• **Task objective**: Retype the lines from the entries below, starting at the line with "Tout aussi important" and going up to and including the line with "surveillance. Les conseillers". Keep every character as it appears.

• **Data**:
========================================

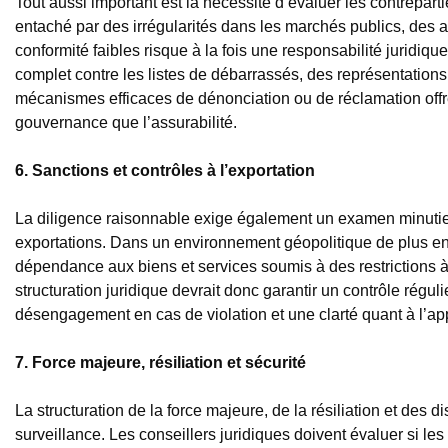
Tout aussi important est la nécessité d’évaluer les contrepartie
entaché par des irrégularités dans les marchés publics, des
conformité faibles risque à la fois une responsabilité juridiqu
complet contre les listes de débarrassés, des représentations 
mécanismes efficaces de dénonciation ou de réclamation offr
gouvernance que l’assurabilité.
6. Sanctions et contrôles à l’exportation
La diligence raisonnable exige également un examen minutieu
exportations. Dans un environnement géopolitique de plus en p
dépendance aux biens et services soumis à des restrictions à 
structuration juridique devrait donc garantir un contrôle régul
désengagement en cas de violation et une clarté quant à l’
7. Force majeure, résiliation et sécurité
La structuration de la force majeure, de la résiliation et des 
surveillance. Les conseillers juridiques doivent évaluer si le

========================================

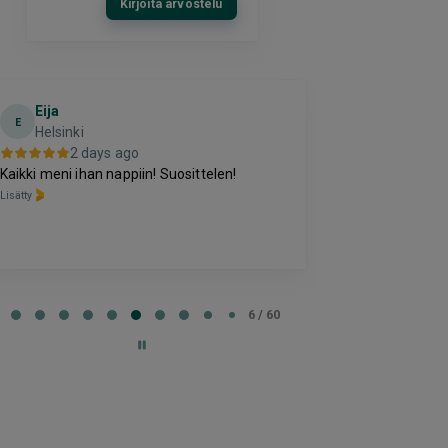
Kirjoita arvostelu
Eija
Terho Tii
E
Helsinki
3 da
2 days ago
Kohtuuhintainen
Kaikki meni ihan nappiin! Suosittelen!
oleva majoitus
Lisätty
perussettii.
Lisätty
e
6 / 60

========================================

• **Solution to this task**:
Tout aussi important est la nécessité d’évaluer les contrepartie
entaché par des irrégularités dans les marchés publics, des
conformité faibles risque à la fois une responsabilité juridiqu
complet contre les listes de débarrassés, des représentations 
mécanismes efficaces de dénonciation ou de réclamation offr
gouvernance que l’assurabilité.
6. Sanctions et contrôles à l’exportation
La diligence raisonnable exige également un examen minutieu
exportations. Dans un environnement géopolitique de plus en p
dépendance aux biens et services soumis à des restrictions à 
structuration juridique devrait donc garantir un contrôle régul
désengagement en cas de violation et une clarté quant à l’
7. Force majeure, résiliation et sécurité
La structuration de la force majeure, de la résiliation et des 
surveillance. Les conseillers juridiques doivent évaluer si le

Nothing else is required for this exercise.